Trisha backed up to the doorway, brushing a sheen of moisture from her forehead before resting her hands on her hips. No one would have recognized Julia’s room from the way it looked two weeks ago. The heavy oak furniture had been replaced by wild cherry of a more feminine mode, and the soft blue of the carpet and spread and draperies richened the effect of the wood. Julia’s love of flowers had spilled over onto the vases on each side of the bed, and the bedside tables had been a find: old, intricately carved tobacco stands from another century, the copper inside glowing like new pennies. An old mirror had been another find: resilvered it reflected all the clutter on the dresser that made it a woman’s room-perfumes and the cloisonné brush and comb Julia always carried with her.

“A perfect little hideaway,” Julia said from behind her. With a radiant smile she surveyed the room with both approval and pleasure. “But there was no need for you to work yourself to the bone, Patricia, particularly today! The curtains would have waited. It must have been a hundred and ten on that ladder! Now stop altogether. I’ve got lunch all set up outside today.”

“Done! Just give me two minutes to freshen up,” Trisha told her. Walking to the bathroom, she could hardly wait to splash cool water on her hands and face. She was more than pleased with the work she’d done, and her easy smile showed in the reflection in the mirror, as did a little rueful arch of her eyebrows as she glanced at herself. There was a bit of a stranger in the mirror. The emerald-and-navy halter top and matching shorts were an outfit she’d insisted to Julia she’d never wear, but the heat had convinced her that morning to change her mind. Still, she was not accustomed to dressing with so much skin showing, and her hair was beginning to look as if she’d professionally streaked it, a natural silver added to the gold just from being in the sun. Her skin had a light honey cast.

“Patricia, are you still working?” Julia called out.

With one last flick of the brush, Trisha set it down and hurried out to the patio. “You really do have it all set up out here,” she commented, sinking promptly into a lounge chair with feet up in the heat. The picnic looked delectable, or would have if she’d been less broiling, simply less overweary from a night of too little sleep.
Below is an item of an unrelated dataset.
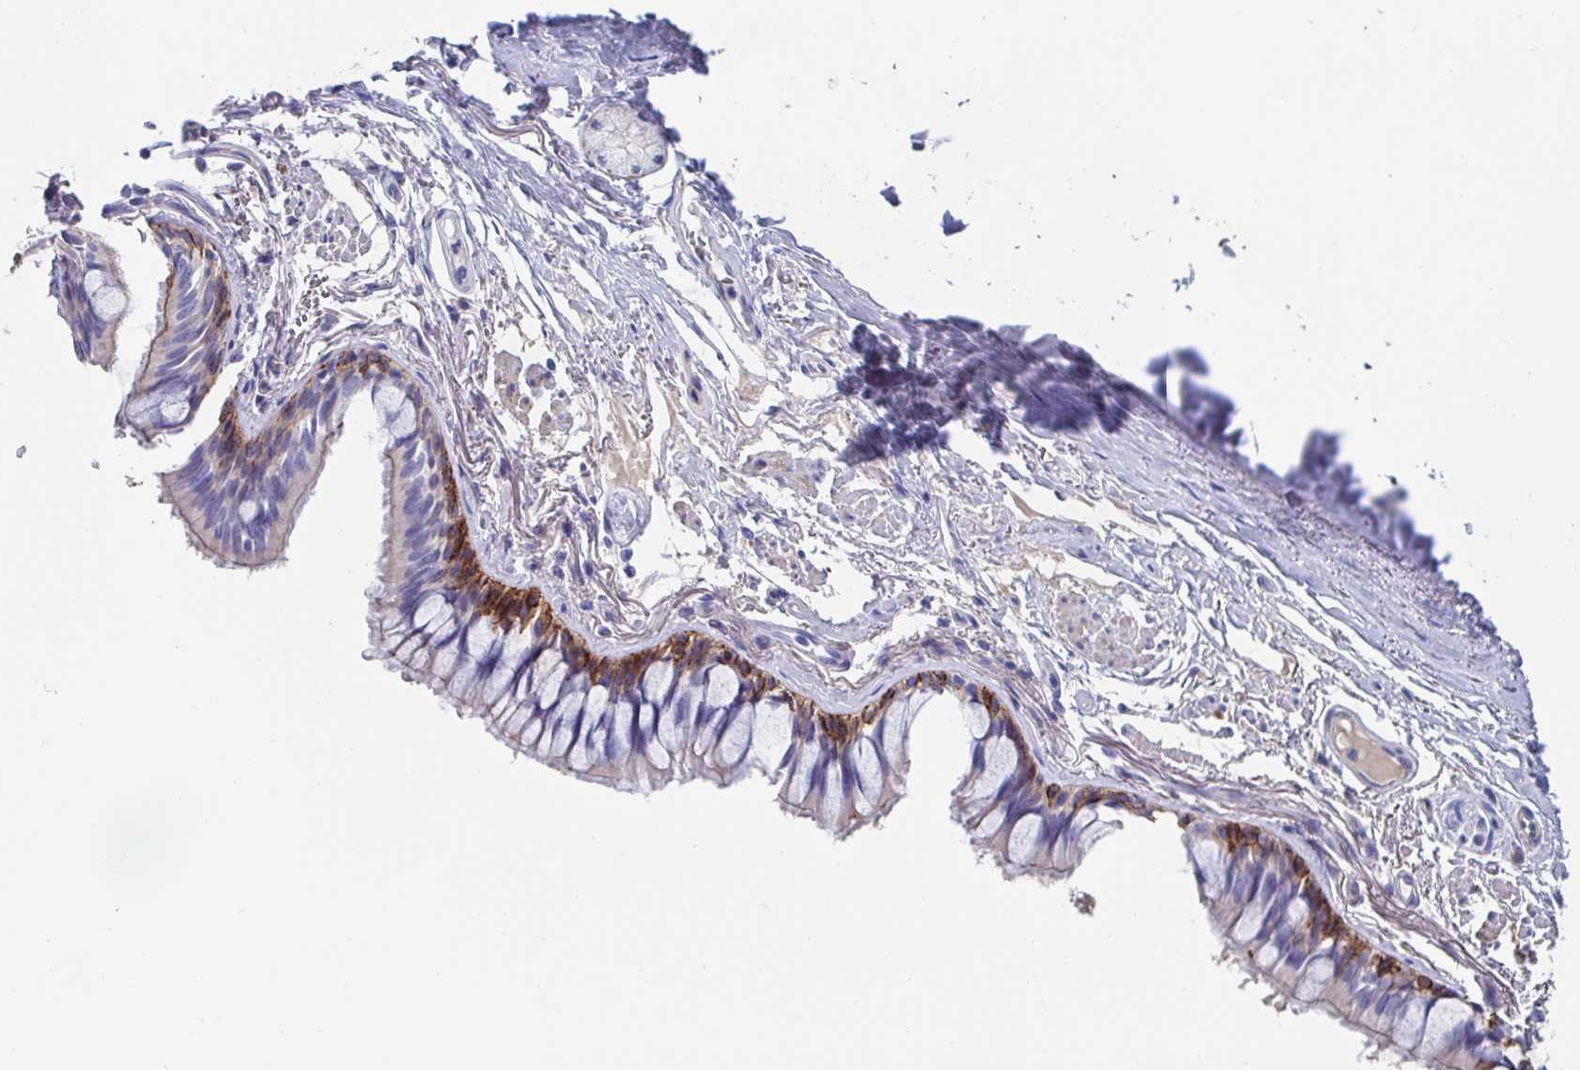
{"staining": {"intensity": "moderate", "quantity": "<25%", "location": "cytoplasmic/membranous"}, "tissue": "bronchus", "cell_type": "Respiratory epithelial cells", "image_type": "normal", "snomed": [{"axis": "morphology", "description": "Normal tissue, NOS"}, {"axis": "topography", "description": "Bronchus"}], "caption": "Protein expression by immunohistochemistry (IHC) reveals moderate cytoplasmic/membranous expression in about <25% of respiratory epithelial cells in normal bronchus. (brown staining indicates protein expression, while blue staining denotes nuclei).", "gene": "CDH2", "patient": {"sex": "male", "age": 70}}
“I’m going fishing this afternoon.”

Trisha blinked. “I beg your pardon. I could have sworn you just said…”

“I expect I shall hate it.” Julia poured three glasses of iced tea, molding a napkin around Trisha’s to absorb the moisture before handing it to her. “Don’t ask me why I’m going, the very idea of fishing…well, Mr. Michaels has a degree in agricultural economics, and he was so very nice about it, and I might as well do something one does in this sort of country…” Julia sat ramrod-straight in a lounge chair, weaving her hand like a fan in front of her face.